Stochastic Programming Buzz

4 minute read


Just immersed in another two-day masterclass about stochastic programming given by Prof. Stein Wallace, and with a book on Stochastic Programming written by him rests on my desk at arm's distance, I feel compelled to sort through my scribbled notes and write something on this.

Real world problems almost always include some uncertainty, and stochastic programming is one way to go. At the core, stochastic programming is based on an optimization framework, but with some additional stochastic uncertainties to it. At the beginning of the masterclass, Stein talked about two important features in models: robustness and flexibility. I like the analogy he used to think of robustness and flexibility as tree and straw man. When a storm comes, a tree is either "robust" enough to withstand the strong wind or it breaks, whereas a straw man tend be flexible and sway with the wind without breaking itself. In stochastic programming language, we want some flexible treatment of the parameters, and at the same time preserve and strengthen the robustness of the model. To put in simple words, we want to find a solution that is feasible in most scenarios, and optimal in some.

In Two-Stage Stochastic Programming, we can think of the decisions as being made in two stages: irreversible decision (decision being made at present without observing what's gonna happen next), and recourse decision (decision that serves the purpose of making the situation better with post-observation after the irreversible decision has been made). Following the notation used by Wallace, the structure of such a problem can be outlined as follows:

$latex min \hspace{0.3cm} c^{T}x + Q(x) $

$latex s.t. \hspace{0.3cm} Ax=b, x \geqslant  0 $

where $latex Q(x)=\sum_{j}p^{j}Q(x,\xi^{j} ) $ and $latex Q(x,\xi)=min\left \{ q(\xi)^{T}y|W(\xi)y=h(\xi)-T(\xi)x; y\geqslant 0 \right \} $. Here, $latex c^{T}x $ represents the irreversible decision, and $latex Q(x) $ represents the recourse decision, which is an expectation of different scenarios. $latex p^{j} $ is the probability that the jth scenario $latex \xi^{j} $ happens. This is a clear representation which takes into account the possibility of all possible scenarios, but it will surely meet its computational bottleneck at some point as the size of scenarios grow. A workaround that then deals with this issue is by replacing the expected recourse function Q(x) with a new variable $latex \theta $ into our objective function. It then serves as the upper bound for Q(x) when we put Q(x) into one of the constraints. This way, instead of solving as many number of LPs as the number of scenarios, we instead only solve one optimization problem, which can be formulated as follows:

$latex min \hspace{0.3cm} c^{T}x + \theta $

$latex s.t. \hspace{0.3cm} Ax=b,$

$latex \hspace{0.3cm} \theta \geqslant Q(x), $

$latex \hspace{0.3cm} -\gamma_{k}^{T}x \geqslant \delta_{k}, \hspace{0.3cm} for k=1,...,K $

$latex \hspace{0.3cm} x \geqslant 0, $

The new formulation of the problem is being blind in a smart way in order to save unnecessary computational cost. As you may have realized, Q(x) still represents a large number of optimization problems no matter where we put them (either in the objective function or in the constraint matrix). Well, what if we drop they totally? The answer is, that doesn't sound so wild. If it was indeed such a nasty constraint, drop it, just solve the much nicer optimization problem left. After obtaining the solution for the much easier optimization problem, we can then check the feasibility of the nasty constraint, and see whether it complains or not. If $latex \hat{\theta}\geqslant Q(\hat{x}) $, we are lucky enough and can call it a day; else, more needs to be done.
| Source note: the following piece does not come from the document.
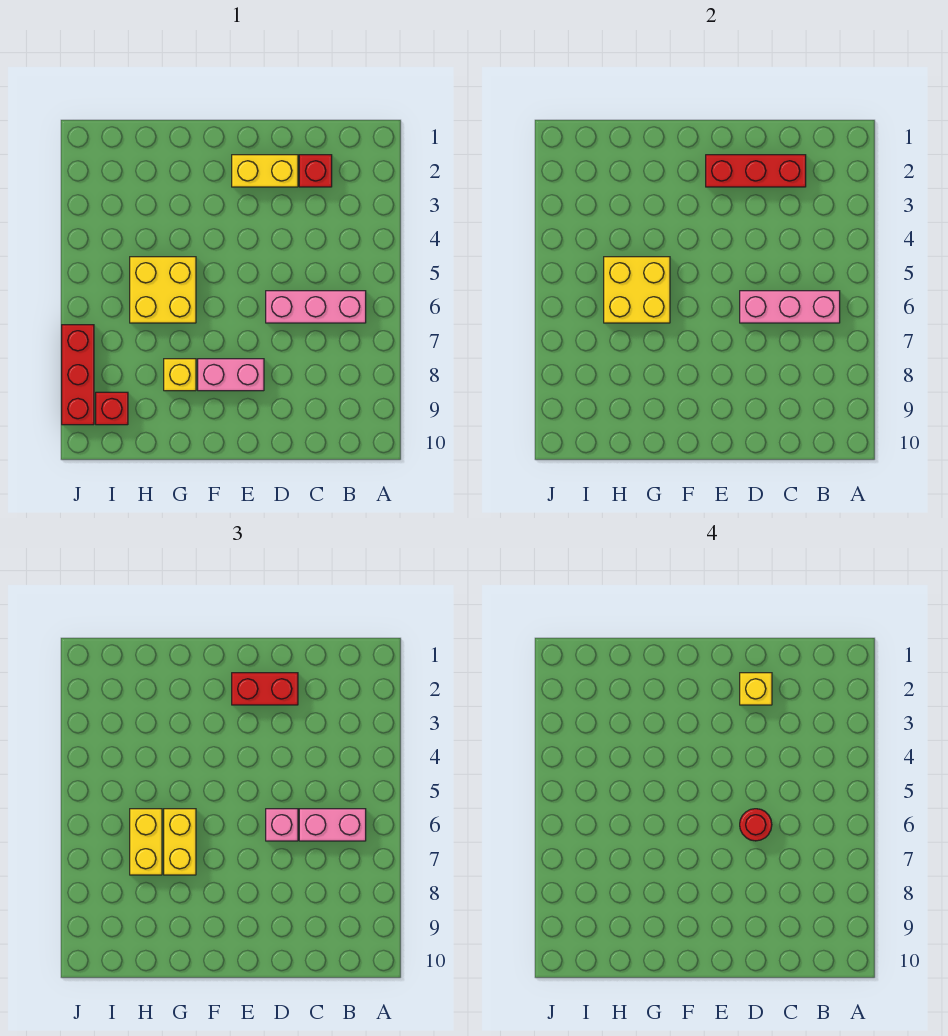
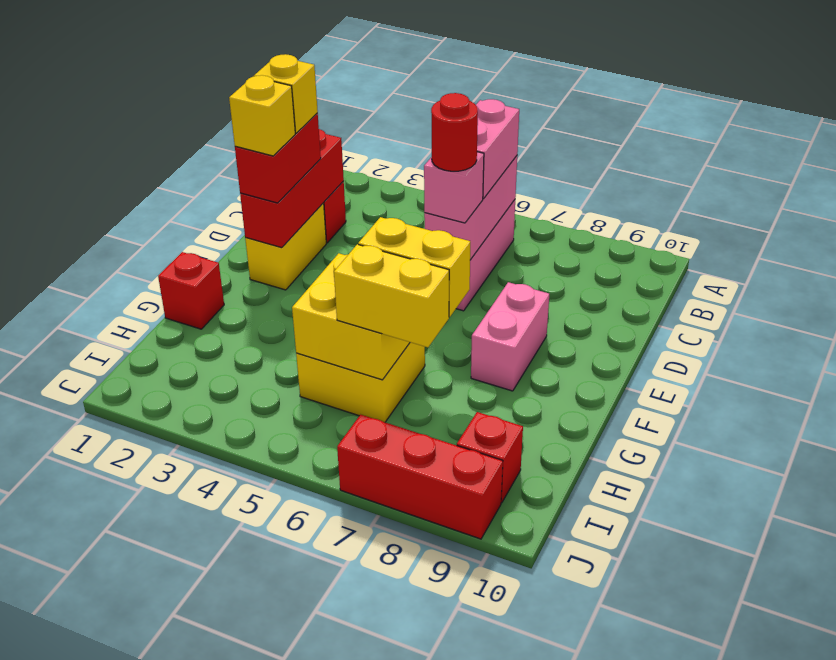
none -> red 1x1 brick [158,252,224,329]
yellow 1x1 brick [164,359,196,391] -> yellow 1x1 brick moved to [229,75,295,156]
Wallace mentioned that the L-Shaped decomposition algorithm can be applied to tackle these problems in the recourse stage without numerous function evaluations for Q(x). The idea behind this algorithm is to build a master problem in x, and then only evaluate the recourse function exactly as a subproblem.  Let's spare all the technicalities, the main trick here is

$latex Q(x)=\sum_{j}p^{j}Q(x,\xi^{j} )= \sum_{j} p^{j}q(\xi ^{j})^{T} y^{j} $

with j realizations, where $latex y^{j} $ is the optimal second stage solution yielding $latex Q(\hat{x},\xi^{j}) $. This extensive block structure has a L-shape, which gives the name for this algorithm. Two types of constraints (feasibility cuts, optimality cuts) should be sequentially applied before we obtain the optimal solution.
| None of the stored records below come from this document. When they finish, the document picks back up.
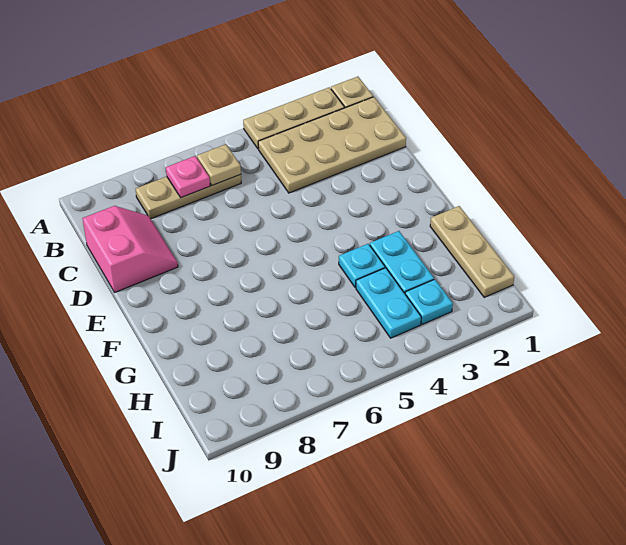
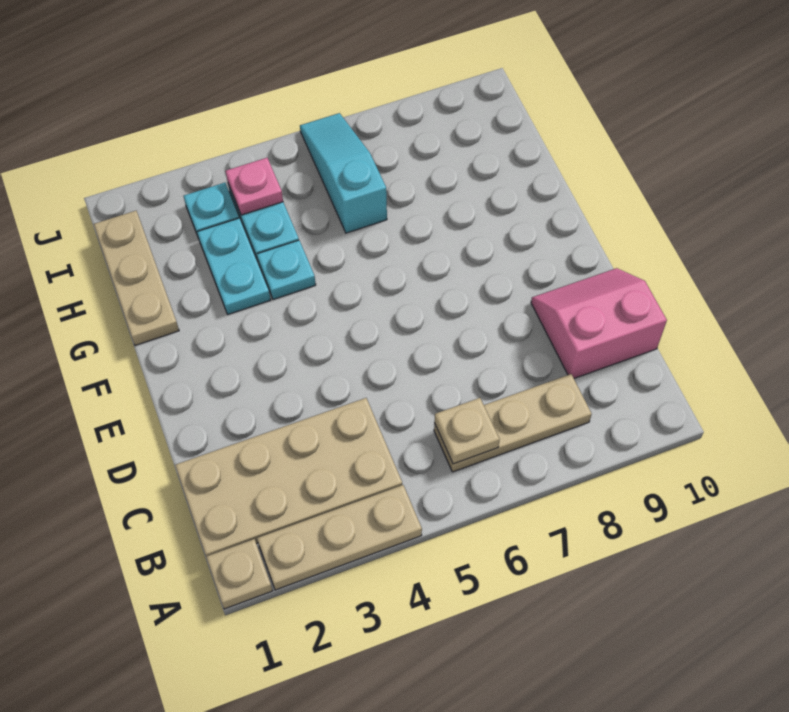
pink 1x1 plate [166,156,210,198] -> pink 1x1 plate moved to [226,158,283,215]
pink 2x2 slope [83,206,178,292] -> pink 2x2 slope turned to [531,268,667,378]
none -> cyan 1x3 slope [300,113,387,233]

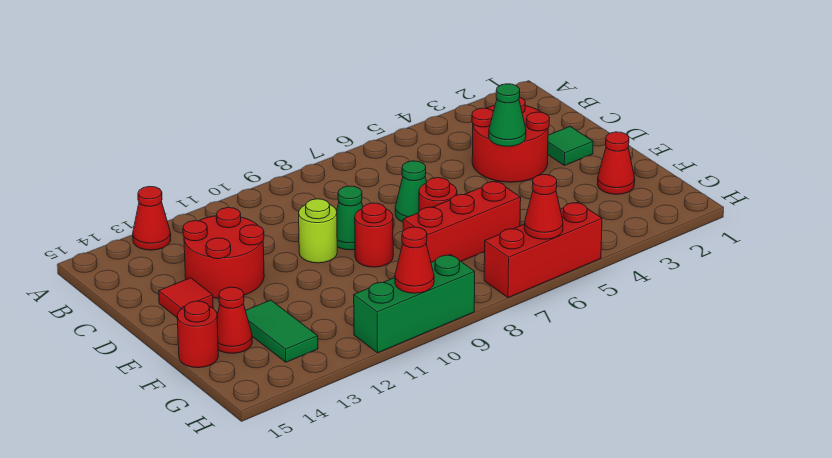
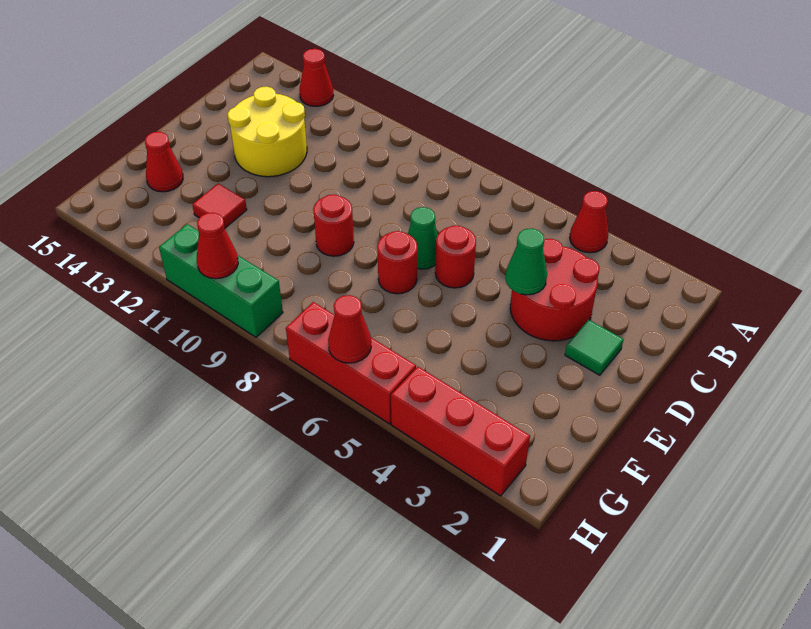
red 2x2 round brick [183,208,264,298] -> yellow 2x2 round brick [228,87,307,177]
green 1x1 cone [337,186,363,250] -> none
lime 1x1 round brick [299,199,337,263] -> none
red 1x1 tile [159,278,213,317] -> red 1x1 tile moved to [192,184,247,229]
red 1x1 cone [597,132,635,194] -> red 1x1 cone moved to [570,191,608,253]
red 1x3 brick [403,181,521,262] -> red 1x3 brick moved to [391,367,530,496]
green 1x2 tile [246,300,318,362] -> none
red 1x1 round brick [177,301,218,368] -> red 1x1 round brick moved to [435,225,476,288]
It seems to me this procedure still relies somewhat on how lucky you are, or how smart you are when choosing the right cut. Nevertheless, it does give us a huge step-up computationally. Keen readers can refer to this nice little lecture note on how to carry out the algorithm step by step.


[1] Kall P. and S.W. Wallace, Stochastic Programming, pp. 147-164, 1994.

[2] A. Shapiro and A. Philpott, A Tutorial on Stochastic Programming, 2007.